EXERCISE INPUTS -
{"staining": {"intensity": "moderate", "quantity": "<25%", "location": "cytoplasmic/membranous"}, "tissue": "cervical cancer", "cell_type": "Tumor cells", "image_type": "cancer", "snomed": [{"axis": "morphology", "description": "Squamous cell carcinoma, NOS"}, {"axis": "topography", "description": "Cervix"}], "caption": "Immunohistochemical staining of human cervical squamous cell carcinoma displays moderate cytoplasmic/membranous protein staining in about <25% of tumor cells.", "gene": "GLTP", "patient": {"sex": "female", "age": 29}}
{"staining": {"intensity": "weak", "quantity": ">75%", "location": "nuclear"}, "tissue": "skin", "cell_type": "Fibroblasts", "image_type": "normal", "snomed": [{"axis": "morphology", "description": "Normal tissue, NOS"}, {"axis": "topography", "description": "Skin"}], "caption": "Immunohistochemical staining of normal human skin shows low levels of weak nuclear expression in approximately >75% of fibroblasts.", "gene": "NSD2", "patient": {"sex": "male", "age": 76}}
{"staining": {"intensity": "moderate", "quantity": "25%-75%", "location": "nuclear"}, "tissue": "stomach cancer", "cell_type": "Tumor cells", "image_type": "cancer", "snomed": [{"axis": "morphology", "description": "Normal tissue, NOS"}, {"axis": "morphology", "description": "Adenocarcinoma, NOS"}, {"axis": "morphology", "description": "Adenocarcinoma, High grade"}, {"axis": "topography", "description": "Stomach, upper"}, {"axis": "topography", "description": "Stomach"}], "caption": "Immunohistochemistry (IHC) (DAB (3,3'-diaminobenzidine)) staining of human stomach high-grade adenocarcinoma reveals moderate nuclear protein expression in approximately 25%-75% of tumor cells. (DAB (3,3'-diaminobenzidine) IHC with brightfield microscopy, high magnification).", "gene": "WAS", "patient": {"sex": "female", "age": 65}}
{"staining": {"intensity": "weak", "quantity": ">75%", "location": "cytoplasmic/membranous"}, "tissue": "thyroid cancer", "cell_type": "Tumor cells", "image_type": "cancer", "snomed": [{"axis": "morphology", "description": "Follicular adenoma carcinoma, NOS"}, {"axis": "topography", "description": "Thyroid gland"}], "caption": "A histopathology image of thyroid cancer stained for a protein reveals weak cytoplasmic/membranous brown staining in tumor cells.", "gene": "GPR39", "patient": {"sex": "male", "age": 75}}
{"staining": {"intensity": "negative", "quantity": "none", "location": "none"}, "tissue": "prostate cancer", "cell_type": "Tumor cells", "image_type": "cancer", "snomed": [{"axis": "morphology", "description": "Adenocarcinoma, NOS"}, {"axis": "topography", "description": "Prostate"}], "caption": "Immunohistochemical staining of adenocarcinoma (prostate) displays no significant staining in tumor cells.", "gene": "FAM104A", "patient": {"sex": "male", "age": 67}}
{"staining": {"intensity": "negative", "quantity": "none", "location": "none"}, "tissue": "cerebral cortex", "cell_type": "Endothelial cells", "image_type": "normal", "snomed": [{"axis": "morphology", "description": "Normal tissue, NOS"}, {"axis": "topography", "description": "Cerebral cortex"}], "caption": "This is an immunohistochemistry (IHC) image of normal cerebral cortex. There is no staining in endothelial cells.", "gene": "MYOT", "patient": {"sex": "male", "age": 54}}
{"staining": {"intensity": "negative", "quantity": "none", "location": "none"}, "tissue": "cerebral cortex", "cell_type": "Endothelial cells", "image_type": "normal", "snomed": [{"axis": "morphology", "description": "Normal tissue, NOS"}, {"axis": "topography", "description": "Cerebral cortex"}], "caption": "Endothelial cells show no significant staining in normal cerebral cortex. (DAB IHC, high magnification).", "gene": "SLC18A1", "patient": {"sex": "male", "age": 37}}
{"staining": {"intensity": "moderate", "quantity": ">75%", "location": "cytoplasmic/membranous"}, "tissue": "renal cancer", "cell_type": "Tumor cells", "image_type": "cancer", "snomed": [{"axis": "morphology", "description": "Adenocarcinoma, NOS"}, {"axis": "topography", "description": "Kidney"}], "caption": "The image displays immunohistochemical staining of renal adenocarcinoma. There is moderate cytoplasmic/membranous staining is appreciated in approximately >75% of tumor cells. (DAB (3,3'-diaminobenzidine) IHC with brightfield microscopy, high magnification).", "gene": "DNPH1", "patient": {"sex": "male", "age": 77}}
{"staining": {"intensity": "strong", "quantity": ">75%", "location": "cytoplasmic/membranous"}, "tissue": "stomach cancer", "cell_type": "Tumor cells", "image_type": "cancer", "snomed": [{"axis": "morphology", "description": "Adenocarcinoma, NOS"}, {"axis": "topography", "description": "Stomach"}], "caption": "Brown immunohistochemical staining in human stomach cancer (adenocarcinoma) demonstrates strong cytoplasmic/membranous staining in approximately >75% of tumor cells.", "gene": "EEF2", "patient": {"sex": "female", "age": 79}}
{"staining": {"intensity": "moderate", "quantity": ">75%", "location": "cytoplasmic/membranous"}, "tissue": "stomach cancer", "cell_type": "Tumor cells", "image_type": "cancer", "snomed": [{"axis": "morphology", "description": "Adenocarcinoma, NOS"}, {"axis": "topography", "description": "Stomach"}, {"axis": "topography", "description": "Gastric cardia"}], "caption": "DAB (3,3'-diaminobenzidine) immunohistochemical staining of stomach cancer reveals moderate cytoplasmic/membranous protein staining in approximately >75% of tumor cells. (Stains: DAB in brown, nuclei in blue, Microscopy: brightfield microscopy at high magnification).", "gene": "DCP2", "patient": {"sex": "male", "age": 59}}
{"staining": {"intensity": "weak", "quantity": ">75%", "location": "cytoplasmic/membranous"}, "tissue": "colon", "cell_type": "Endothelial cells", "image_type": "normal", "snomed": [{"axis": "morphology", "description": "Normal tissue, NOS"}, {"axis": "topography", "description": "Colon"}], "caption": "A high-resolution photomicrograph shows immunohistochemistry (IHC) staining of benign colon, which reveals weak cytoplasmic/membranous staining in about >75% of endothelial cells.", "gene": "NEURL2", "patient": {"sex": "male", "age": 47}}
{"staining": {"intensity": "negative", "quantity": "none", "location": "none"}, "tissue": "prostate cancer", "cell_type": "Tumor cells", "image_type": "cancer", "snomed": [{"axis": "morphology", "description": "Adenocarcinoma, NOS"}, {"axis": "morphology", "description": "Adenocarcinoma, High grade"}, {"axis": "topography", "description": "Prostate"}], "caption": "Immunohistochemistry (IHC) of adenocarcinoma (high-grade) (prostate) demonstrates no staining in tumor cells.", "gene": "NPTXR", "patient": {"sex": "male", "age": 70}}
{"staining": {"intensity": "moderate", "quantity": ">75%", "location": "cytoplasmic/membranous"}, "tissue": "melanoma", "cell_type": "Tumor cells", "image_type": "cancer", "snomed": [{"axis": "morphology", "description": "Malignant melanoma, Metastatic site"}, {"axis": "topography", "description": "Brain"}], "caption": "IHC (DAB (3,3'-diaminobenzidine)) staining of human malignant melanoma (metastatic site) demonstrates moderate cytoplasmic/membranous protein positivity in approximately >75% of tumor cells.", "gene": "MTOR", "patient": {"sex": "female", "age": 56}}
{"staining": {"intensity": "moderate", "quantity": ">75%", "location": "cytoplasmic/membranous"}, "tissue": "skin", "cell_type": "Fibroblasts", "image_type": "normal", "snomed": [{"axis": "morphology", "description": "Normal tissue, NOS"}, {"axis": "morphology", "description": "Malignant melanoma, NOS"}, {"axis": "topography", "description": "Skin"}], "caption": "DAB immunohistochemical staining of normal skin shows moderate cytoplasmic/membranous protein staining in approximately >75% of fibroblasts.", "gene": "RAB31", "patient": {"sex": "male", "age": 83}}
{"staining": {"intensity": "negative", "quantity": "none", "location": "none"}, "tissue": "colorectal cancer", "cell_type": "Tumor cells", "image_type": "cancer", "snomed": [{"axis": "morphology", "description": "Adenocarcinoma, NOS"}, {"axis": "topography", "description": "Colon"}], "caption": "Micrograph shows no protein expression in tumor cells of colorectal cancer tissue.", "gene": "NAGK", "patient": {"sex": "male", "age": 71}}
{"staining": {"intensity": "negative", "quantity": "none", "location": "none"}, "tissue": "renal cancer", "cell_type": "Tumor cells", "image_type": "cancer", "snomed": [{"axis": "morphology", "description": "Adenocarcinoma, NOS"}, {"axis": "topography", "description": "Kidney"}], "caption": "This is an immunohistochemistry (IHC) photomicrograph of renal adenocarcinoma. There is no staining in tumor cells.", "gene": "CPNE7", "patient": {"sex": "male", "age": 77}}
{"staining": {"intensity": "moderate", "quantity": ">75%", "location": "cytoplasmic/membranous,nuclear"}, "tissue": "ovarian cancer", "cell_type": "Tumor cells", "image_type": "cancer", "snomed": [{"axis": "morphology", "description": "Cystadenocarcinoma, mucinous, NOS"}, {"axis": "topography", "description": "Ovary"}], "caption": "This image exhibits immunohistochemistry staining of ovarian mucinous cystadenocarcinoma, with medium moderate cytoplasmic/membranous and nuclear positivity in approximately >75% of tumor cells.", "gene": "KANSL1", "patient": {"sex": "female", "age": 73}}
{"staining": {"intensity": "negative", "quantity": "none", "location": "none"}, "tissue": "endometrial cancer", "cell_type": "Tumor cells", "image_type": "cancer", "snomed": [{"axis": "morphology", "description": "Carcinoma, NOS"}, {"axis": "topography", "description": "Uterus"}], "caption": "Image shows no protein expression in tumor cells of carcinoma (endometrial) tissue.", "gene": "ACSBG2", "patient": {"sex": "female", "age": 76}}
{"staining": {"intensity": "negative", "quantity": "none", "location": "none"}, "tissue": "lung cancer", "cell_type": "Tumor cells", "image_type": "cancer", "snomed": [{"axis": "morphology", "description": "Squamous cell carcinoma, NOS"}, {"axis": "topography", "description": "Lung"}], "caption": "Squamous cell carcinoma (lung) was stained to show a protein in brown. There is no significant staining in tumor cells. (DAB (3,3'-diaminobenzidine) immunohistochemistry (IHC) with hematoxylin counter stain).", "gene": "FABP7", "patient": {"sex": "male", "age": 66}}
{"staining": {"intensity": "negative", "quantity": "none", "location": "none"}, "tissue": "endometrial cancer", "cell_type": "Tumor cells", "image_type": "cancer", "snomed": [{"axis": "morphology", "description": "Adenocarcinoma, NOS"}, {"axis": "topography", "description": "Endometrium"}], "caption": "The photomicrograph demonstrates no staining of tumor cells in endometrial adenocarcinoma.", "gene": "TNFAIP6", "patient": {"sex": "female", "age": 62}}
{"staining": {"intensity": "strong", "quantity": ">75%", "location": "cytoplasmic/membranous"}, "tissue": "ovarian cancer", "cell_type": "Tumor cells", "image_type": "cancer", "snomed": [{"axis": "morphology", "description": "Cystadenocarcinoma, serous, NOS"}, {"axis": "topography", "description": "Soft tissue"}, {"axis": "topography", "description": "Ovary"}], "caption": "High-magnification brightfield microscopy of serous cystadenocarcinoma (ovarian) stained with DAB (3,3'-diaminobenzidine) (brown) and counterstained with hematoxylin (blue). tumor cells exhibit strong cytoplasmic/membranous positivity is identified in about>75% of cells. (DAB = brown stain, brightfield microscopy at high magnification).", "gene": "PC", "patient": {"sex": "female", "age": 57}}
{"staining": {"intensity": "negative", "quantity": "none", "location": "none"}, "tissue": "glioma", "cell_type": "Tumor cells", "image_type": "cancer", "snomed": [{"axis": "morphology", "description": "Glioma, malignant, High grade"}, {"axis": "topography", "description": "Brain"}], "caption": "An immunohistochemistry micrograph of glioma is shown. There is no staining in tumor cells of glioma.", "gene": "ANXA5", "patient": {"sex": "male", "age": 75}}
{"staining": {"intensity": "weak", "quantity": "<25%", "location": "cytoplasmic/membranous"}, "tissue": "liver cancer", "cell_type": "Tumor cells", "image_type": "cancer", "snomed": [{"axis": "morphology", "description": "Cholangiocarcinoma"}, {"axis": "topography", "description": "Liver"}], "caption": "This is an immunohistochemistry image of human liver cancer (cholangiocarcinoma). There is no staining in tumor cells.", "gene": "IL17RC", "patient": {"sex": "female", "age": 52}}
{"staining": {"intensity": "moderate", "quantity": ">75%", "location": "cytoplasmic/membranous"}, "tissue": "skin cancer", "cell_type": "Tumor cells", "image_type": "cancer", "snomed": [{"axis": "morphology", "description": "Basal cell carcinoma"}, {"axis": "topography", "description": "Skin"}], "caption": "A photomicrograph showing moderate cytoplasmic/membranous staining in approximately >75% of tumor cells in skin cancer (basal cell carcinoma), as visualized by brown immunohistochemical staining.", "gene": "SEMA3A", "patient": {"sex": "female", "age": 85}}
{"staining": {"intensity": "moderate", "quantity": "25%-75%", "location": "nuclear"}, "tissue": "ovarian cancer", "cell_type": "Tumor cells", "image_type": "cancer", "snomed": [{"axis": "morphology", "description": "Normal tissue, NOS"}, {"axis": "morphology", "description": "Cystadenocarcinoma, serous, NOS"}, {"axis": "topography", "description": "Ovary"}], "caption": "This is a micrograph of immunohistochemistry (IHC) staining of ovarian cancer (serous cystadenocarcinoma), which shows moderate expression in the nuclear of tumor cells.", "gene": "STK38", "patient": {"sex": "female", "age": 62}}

PROBLEM -
Print, from the entries above, the line with "high-resolution photomicrograph shows", the line with "of human malignant" and all lines between them, exactly and with nothing else.

ANSWER AREA -
{"staining": {"intensity": "weak", "quantity": ">75%", "location": "cytoplasmic/membranous"}, "tissue": "colon", "cell_type": "Endothelial cells", "image_type": "normal", "snomed": [{"axis": "morphology", "description": "Normal tissue, NOS"}, {"axis": "topography", "description": "Colon"}], "caption": "A high-resolution photomicrograph shows immunohistochemistry (IHC) staining of benign colon, which reveals weak cytoplasmic/membranous staining in about >75% of endothelial cells.", "gene": "NEURL2", "patient": {"sex": "male", "age": 47}}
{"staining": {"intensity": "negative", "quantity": "none", "location": "none"}, "tissue": "prostate cancer", "cell_type": "Tumor cells", "image_type": "cancer", "snomed": [{"axis": "morphology", "description": "Adenocarcinoma, NOS"}, {"axis": "morphology", "description": "Adenocarcinoma, High grade"}, {"axis": "topography", "description": "Prostate"}], "caption": "Immunohistochemistry (IHC) of adenocarcinoma (high-grade) (prostate) demonstrates no staining in tumor cells.", "gene": "NPTXR", "patient": {"sex": "male", "age": 70}}
{"staining": {"intensity": "moderate", "quantity": ">75%", "location": "cytoplasmic/membranous"}, "tissue": "melanoma", "cell_type": "Tumor cells", "image_type": "cancer", "snomed": [{"axis": "morphology", "description": "Malignant melanoma, Metastatic site"}, {"axis": "topography", "description": "Brain"}], "caption": "IHC (DAB (3,3'-diaminobenzidine)) staining of human malignant melanoma (metastatic site) demonstrates moderate cytoplasmic/membranous protein positivity in approximately >75% of tumor cells.", "gene": "MTOR", "patient": {"sex": "female", "age": 56}}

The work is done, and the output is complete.